こうして、唯一の希望すら立たれたモーガンは、己の本能と暑苦しさと戦いながら、皆が起きるまでジッと息をひそめていた。


――――――――――――――――――――――――――――――――――――――


 目を焼く朝日に目を細めながら、悲惨な状況の街を見る。

建物はあちこちにひびが入り、屋根の板が何枚も剥がれてみすぼらしい。ひっかき傷のような痕がいくつも残っており、街路樹はことごぎ倒されていた。

 背中には、何もない荒野のような場所から吹き付ける風を強く感じる。

振り返れば、そこには自分が築き上げた瓦礫の山と、ひたすら食餌を続ける巨蟲ヤマトがいる。


「あぁ…やっちまったなぁ…。」


 メイビスは、肩を落としてため息を吐くように呟いた。

思い返しても、自分の行動にツッコミたくなる。

 なぜ、効果のわからない魔法を使おうとしたのか。なぜ、威力を抑えようと思わなかったのか。なぜ、大きな建造物のある場所で大規模な魔法を使ったのか。


 もちろん、結果として良かったこともあった。しかし、それは結果論でしかなく、結果論で言っても、大きな被害を出してしまっているので、プラスマイナスで言えば、マイナスだろう。


 魔法実験には大きな誤算が付き物だし、至近距離での高威力魔法は自分や仲間にも被害が及ぶ可能性もある。近くに建造物があれば、瓦礫が二次災害となって襲い掛かるだろう。

 なぜ、そんな簡単なことも判断できなかったのか…。


「うわぁぁぁぁぁ…。」


メイビスは頭を抱えて蹲る。幸いにも被害者はいなかったらしいが、後の大量の瓦礫の処理を考えると、頭が痛くなってきそうだ。


「…あっ、瓦礫と言えば…。」


 メイビスは、壁の痕跡を見る。そこには、壁のラインを保ったまま積み上げられる瓦礫の山があった。


「もし、これが僕の魔法が衝撃を生むモノなら…おかしくないか?」


 もし、メイビスの魔法が衝撃を生むとすれば、瓦礫もその衝撃に沿って外に弾けるべきなのだ。しかし、現実では瓦礫と言う瓦礫が全て真下に落下している。

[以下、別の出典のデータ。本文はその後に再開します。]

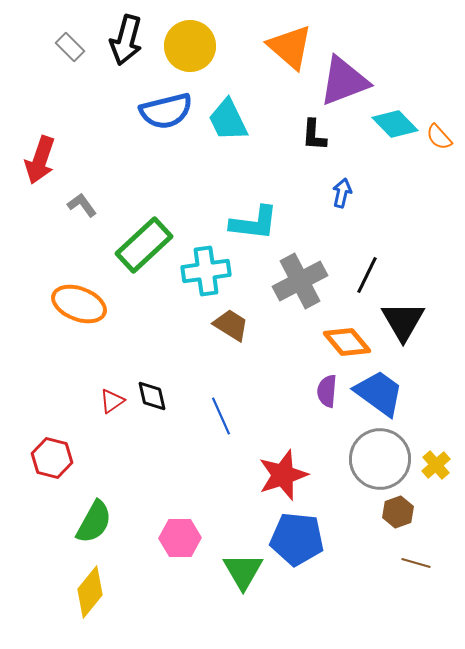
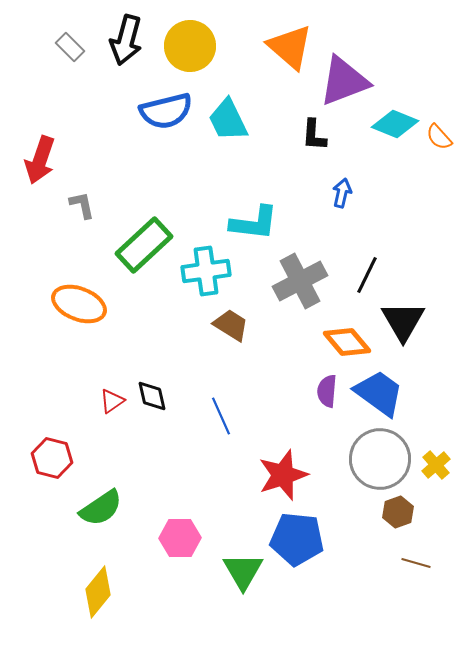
cyan diamond: rotated 24 degrees counterclockwise
gray L-shape: rotated 24 degrees clockwise
green semicircle: moved 7 px right, 14 px up; rotated 27 degrees clockwise
yellow diamond: moved 8 px right
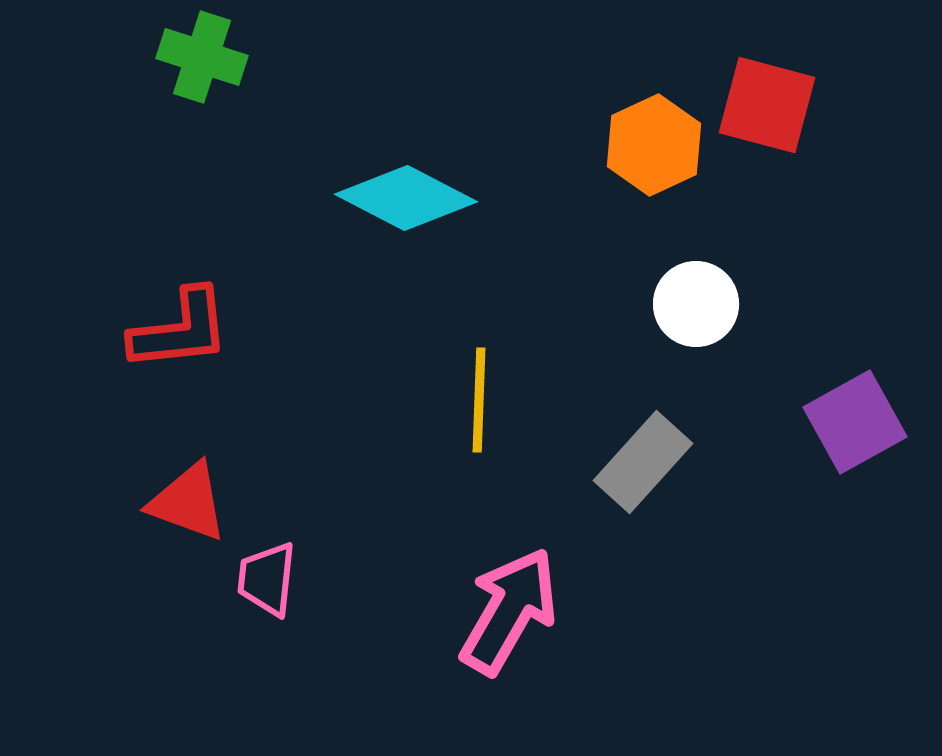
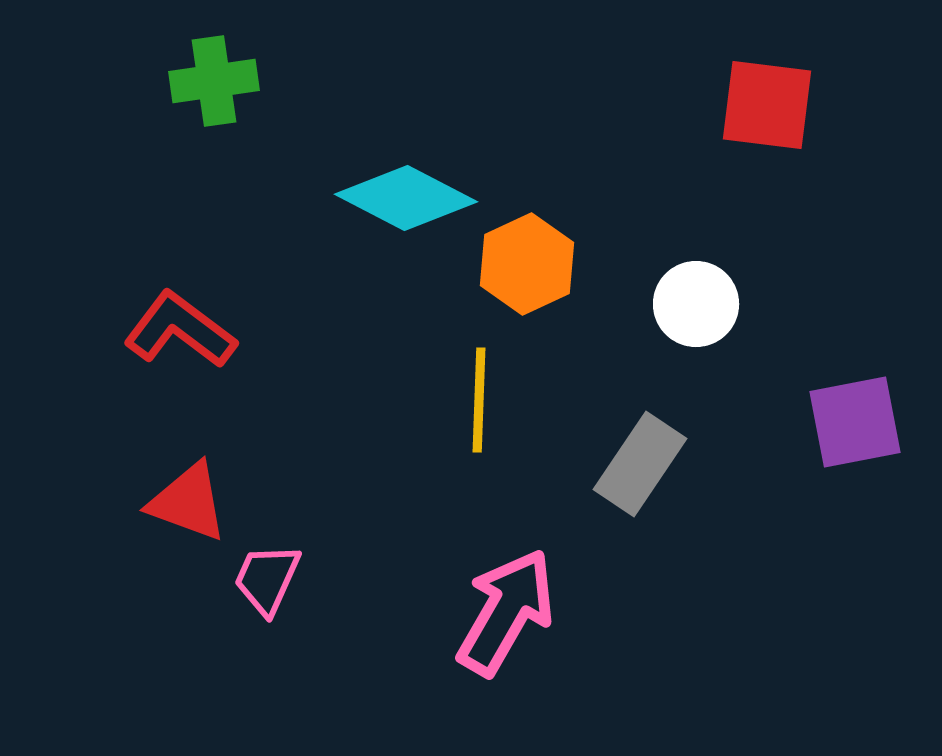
green cross: moved 12 px right, 24 px down; rotated 26 degrees counterclockwise
red square: rotated 8 degrees counterclockwise
orange hexagon: moved 127 px left, 119 px down
red L-shape: rotated 137 degrees counterclockwise
purple square: rotated 18 degrees clockwise
gray rectangle: moved 3 px left, 2 px down; rotated 8 degrees counterclockwise
pink trapezoid: rotated 18 degrees clockwise
pink arrow: moved 3 px left, 1 px down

「衝撃を生むのではなく、何か別の効果…?建物が崩れて人間に効果が及ばないような…――」


「――…人間と建物の違い…。生き物と無機物…魔力の有無…単体と集合体…?」


 先ほどまでの自責の念をすっかり忘れ考え込む。ブツブツと独り言を紡ぎ、自らの思考をまとめ上げていく。


「建物の基礎には、魔力で強化がされて…これが無くなると倒壊…。衝撃は魔力の急激な減少による反動…?」


段々と、全体像が現れていくにつれて、検証したいという欲が湧いてくる。


「よし…少し試してみるか…!」


 何度も何度も魔法を使用し、検証に検証を重ねる。魔力量、タイミング、対象…様々に条件を変えては試行する。

 そうして、魔力が空になってぶっ倒れる頃には、自分の行為に対する反省などはゴマ粒一つ残っておらず、不思議な爽快さと探求心が全身を満たしていた。